◆ Work order: In the blog post "taking back JOY," how long did the writer expect to stay in the first home?

(Beginning of Page extract)

Thursday, May 2, 2013

taking back JOY

The day I walked into our first home together I knew there would be a lot of work to do. Exhausted from two days of traveling, my shoulders slumped even more when I saw the piles of dust, the splintering wood, the cracking tiles. But we were newly married, and with that newly married glow in my mind I pictured the pioneer girl who, with her grit and pluck, managed to make a home out of a wilderness. So I rolled up my metaphorical sleeves and set to work.

But the days went by and we settled, as the dust that settles, no matter how it was wiped away. The buckets under the leaky sinks amassed dirty water. The old pipes smelled--we covered the drains and turned our heads away, just as we squinted away the bad paint job on the walls, blinked at the eroding grout, blind-eyed the splintering doors. Just two years, at most. And then we could move on.

But try as I might, no amount of wiping, bucket-emptying, head-turning, or eye-squinting made all those things go away. Slowly, imperceptibly, a corrosiveness seeped into my being. An attitude of the temporary. To endure, stick through, put up with this present existence until Happy Ever After. A subconscious resignation to a gnawing discontent.

Oh discontent. How you have been the downfall of humanity! In the silent void, the restlessness takes on a cancerous unhappiness.

I read a blog post of another lady who discovered, from the mouth of her little son, a perceptible loss of joy in her heart after a monumental relocation of her family -- the transition had been hard on her; what she didn't realize is that it wasn't just an internal struggle. Her quiet, inward distress was affecting her children. What got to me was that aside from the message coming from the voice of a 9 year old son, I felt it was exactly what I was going through as well. Someone alongside me asking me with tears in their wide-open, wondering eyes where my joy went.

I asked myself. I am tired, discouraged, worn down by mundane toil; a solitary, isolated path on an endless mountain-pile of to-dos. My present is a schedule book and an eternal list. In this world, friends are far and heartfelt communication rare.
And this is how a heart is worn, tattered to thanklessness.

So now I challenge myself.
Remember who I am: loved and cherished by an Almighty God.

Be present -- not in the book or the list, but in the grains of sweetness that give life its special meaning.

Be open -- not to critical thoughts or internal judgments, but to receive the daily graces of a Good Father.

Be near -- not to the world and its mindless bustle, but to my God: my Savior, Redeemer, Healer, Provider, Friend.

Be thankful -- not just for work to earn daily bread, but for every little thing He sends to remind me of His goodness, His grace, His favor.


Today, it is...
...the spring rain. God knows to send refreshing to cool a parched and thirsty soul.
...the graciousness of others, who yield themselves in order to smooth the way for me.
...the ability to, at a moment's notice, send a heartfelt message to someone oceans away.



Will you, also, be challenged with me? What are you thankful for today?

(End of Page extract)
(Beginning of Source information)

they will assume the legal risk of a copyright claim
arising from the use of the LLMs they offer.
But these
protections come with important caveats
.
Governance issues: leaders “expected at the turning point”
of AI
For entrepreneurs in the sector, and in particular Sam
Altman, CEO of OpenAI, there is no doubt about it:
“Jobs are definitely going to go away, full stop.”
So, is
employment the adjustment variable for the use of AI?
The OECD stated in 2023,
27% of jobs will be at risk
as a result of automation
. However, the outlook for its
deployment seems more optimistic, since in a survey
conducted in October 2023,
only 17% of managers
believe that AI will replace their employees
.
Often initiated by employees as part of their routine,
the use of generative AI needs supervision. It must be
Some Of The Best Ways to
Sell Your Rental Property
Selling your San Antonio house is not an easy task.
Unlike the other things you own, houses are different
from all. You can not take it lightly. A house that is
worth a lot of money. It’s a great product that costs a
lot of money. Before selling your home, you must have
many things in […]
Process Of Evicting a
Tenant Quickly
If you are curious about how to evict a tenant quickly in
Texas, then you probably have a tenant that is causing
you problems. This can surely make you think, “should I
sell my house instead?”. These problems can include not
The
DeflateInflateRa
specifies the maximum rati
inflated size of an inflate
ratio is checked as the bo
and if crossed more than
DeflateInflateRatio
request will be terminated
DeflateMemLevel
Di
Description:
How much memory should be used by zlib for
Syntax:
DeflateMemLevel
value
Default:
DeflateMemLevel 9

(End of Source information)
(Beginning of Source information)

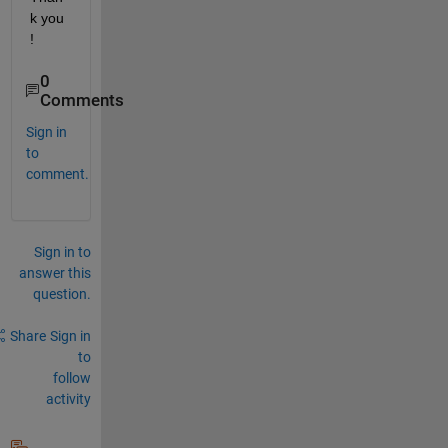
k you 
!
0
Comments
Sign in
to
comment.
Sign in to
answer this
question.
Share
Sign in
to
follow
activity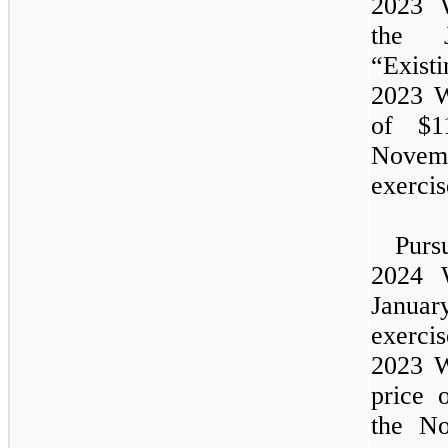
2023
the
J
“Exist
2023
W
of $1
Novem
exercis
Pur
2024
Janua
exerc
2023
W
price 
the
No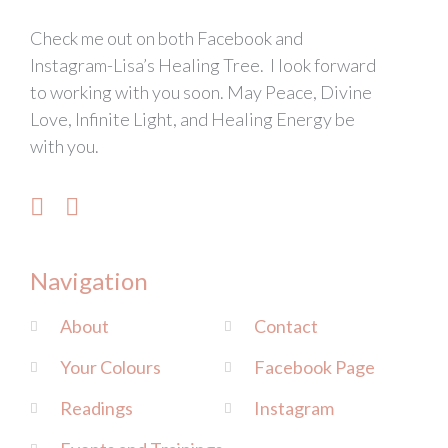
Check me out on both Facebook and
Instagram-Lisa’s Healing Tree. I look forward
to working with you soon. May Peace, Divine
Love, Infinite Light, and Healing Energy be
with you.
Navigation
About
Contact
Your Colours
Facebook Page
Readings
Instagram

(End of Source information)
(Beginning of Source information)

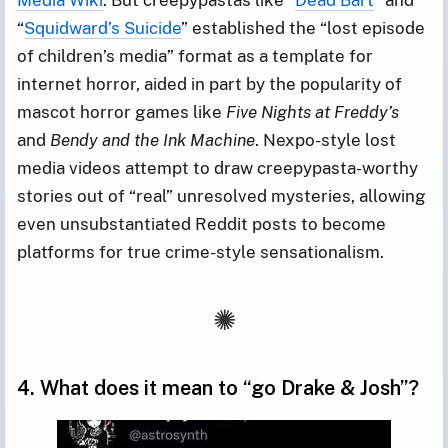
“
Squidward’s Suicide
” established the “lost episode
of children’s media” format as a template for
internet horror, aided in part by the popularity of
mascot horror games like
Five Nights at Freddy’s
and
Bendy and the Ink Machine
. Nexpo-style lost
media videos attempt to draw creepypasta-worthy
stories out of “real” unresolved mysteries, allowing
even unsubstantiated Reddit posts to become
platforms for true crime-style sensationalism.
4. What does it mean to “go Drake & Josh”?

(End of Source information)

◆ Reply to the exercise: Two years at most.